> Data extracts:
:::::
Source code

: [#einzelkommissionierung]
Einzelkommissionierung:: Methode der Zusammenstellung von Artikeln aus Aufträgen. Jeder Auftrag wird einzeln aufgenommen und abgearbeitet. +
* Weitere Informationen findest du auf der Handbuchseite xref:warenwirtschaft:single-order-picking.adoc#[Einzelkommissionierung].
:::::
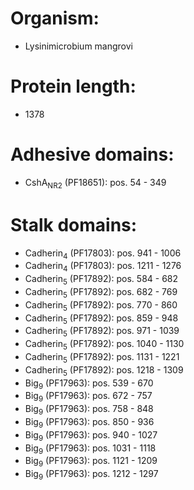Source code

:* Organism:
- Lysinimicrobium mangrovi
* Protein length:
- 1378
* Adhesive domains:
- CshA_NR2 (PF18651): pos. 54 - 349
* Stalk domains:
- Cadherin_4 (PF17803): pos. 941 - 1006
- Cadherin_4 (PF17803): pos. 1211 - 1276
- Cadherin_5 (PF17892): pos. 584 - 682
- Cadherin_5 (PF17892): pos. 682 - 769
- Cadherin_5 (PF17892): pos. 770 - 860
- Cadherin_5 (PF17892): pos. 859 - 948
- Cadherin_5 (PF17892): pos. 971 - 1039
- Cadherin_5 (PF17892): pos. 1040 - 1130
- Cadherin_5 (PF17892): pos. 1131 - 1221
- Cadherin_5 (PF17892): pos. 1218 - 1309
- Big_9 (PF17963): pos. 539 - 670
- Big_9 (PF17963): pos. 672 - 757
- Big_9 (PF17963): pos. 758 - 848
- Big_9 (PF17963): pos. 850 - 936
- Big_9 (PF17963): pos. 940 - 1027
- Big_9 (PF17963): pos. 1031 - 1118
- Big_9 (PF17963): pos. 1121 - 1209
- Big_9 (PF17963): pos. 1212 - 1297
:::::
All lines above from the one holding "- Lysinimicrobium mangrovi" to the one holding "- Cadherin_5 (PF17892): pos. 584 - 682", inclusive, are to be copied exactly; no other line is wanted.

> Answer to the problem:
- Lysinimicrobium mangrovi
* Protein length:
- 1378
* Adhesive domains:
- CshA_NR2 (PF18651): pos. 54 - 349
* Stalk domains:
- Cadherin_4 (PF17803): pos. 941 - 1006
- Cadherin_4 (PF17803): pos. 1211 - 1276
- Cadherin_5 (PF17892): pos. 584 - 682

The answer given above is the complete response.